**** SUPPLIED PASSAGE

Geography
- Location: Achimota, Okaikwei North Municipal District, Greater Accra Region, Ghana

Organisation
- Care system: Public - Ghana Health Service

Services
- Emergency department: Yes

Links
- Website: Achimota Hospital

= Achimota Hospital =

Hospital in Ghana

Achimota Hospital (also known as Achimota Government Hospital, or Achimota District Hospital, or Achimota Municipal Hospital) is a healthcare facility located in Achimota, a suburb of Accra in the Okaikoi North District in the Greater Accra Region of Ghana. The hospital serves more than 10 communities which includes Achimota, Kissieman, Ofankor, Pokuase, Haatso, Lapaz, Dome and Amasaman.

== History ==
The hospital was established in 1927 by the Achimota School authorities after the establishment of the school in 1917.

********
**** SOURCE INFORMATION

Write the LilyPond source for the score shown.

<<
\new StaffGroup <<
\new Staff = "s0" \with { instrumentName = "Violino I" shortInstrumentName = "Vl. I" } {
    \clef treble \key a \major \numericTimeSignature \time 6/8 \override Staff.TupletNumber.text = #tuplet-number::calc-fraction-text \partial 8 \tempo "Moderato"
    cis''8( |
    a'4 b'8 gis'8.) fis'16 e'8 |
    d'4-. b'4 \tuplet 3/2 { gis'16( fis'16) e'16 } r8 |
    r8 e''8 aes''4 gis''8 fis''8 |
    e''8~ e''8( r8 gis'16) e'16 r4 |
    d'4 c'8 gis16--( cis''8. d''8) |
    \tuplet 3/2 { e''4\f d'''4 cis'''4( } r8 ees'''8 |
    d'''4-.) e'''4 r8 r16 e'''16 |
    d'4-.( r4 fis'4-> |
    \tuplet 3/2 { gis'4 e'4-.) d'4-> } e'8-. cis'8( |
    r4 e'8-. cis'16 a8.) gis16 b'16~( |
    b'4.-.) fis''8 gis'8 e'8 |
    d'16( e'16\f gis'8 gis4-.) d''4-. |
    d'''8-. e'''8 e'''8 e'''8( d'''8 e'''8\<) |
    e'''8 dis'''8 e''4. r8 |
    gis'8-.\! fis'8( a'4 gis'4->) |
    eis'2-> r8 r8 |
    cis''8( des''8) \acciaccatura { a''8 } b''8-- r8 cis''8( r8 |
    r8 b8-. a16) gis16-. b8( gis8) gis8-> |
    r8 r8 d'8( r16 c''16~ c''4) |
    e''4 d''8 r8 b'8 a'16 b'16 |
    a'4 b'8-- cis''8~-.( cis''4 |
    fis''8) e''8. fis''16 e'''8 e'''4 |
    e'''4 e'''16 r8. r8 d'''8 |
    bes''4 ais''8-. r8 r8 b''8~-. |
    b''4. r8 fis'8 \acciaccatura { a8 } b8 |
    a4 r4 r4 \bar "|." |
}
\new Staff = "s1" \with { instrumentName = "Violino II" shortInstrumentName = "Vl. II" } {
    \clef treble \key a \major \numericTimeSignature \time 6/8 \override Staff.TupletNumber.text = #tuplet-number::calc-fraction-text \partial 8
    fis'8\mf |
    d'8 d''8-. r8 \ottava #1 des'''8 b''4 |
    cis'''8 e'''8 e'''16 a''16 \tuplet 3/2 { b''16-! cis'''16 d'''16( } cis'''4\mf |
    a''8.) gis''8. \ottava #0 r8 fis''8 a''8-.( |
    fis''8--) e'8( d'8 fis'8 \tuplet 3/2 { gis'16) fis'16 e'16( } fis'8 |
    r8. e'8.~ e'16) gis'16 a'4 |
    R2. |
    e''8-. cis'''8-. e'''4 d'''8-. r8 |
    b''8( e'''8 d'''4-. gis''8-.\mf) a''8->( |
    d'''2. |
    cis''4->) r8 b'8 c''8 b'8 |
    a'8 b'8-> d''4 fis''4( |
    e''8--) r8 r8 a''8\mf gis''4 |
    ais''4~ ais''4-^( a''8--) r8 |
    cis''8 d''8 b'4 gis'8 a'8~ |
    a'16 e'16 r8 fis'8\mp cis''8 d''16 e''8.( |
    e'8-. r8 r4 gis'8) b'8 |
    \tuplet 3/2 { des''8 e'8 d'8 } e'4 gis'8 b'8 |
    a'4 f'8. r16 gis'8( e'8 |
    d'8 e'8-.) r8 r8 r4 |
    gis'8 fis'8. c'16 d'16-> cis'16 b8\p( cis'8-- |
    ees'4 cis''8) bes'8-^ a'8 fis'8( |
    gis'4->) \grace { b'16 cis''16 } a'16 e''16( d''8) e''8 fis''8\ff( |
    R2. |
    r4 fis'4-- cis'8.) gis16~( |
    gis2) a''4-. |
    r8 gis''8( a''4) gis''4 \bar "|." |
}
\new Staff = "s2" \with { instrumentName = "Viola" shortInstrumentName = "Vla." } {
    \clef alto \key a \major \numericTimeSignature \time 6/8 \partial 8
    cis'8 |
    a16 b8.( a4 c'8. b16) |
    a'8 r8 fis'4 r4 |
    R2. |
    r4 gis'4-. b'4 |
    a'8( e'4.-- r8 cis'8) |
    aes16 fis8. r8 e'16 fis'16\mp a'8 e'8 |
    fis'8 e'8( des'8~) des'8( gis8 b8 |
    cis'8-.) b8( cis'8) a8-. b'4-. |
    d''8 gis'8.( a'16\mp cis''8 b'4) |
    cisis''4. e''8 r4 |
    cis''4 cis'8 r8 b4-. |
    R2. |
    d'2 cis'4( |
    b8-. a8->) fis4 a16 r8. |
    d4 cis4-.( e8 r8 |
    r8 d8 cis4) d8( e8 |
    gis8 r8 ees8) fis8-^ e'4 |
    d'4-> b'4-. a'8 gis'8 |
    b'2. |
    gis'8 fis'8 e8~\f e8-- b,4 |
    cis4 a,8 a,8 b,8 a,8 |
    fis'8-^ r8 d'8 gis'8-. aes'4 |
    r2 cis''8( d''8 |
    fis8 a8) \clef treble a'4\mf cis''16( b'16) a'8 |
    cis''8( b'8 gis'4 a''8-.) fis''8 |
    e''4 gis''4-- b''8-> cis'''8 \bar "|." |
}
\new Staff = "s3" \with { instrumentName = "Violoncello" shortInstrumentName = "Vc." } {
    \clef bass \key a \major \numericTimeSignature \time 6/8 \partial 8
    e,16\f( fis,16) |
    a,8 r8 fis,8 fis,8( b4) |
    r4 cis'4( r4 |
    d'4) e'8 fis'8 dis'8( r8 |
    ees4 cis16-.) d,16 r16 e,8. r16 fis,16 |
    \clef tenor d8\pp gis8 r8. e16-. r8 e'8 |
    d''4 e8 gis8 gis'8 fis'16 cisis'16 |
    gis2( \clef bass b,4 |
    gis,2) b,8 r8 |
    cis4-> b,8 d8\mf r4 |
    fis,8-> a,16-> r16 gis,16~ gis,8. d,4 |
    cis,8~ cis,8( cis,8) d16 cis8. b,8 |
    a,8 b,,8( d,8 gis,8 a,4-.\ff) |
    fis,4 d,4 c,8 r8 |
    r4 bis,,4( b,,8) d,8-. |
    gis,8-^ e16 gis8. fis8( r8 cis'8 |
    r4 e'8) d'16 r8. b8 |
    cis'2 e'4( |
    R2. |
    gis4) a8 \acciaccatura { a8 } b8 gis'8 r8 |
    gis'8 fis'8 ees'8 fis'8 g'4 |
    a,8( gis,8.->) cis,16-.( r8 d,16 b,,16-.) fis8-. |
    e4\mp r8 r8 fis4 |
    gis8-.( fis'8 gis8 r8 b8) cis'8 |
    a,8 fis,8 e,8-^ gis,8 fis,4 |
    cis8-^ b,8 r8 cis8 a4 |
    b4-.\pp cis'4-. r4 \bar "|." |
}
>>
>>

********

▸ WHAT TO WORK ON
Can you carry the Achimota Hospital article forward from its final sentence?

▸ ANSWER TO THE EXERCISE
As at 2015, the Disease Control officer was Mr Michael Alexander Garr and the Administrator of the hospital was Mr Atindaana N. Nsobila. The Medical Superintendent of the hospital was Dr Mildred B. Kumassah.

As at 2020, the Acting Medical Superintendent of the hospital was Dr Salamatu Attah Nantogma.

As at 2025, the Administrator of the hospital was Bernard Fiifi Polley.

== Facilities ==
The hospital has the Children's Outpatient Department, the general OPD and washrooms. It also has an ultramodern emergency block with male, female and children wards, a paediatric unit, a pharmacy, doctor and nurse rest room and an accounts office.

== Controversy ==
In September 2021, Akosua Agyapong allegedly accused a doctor at the hospital of delays leading to the death of Nana Ampadu.

== Initiative ==
In 2025, the hospital partnered with Reflo Company Limited to screen and educate women on cervical cancer.

== Donations ==
In 2020, the Melcom Care Foundation donated office furniture to the hospital.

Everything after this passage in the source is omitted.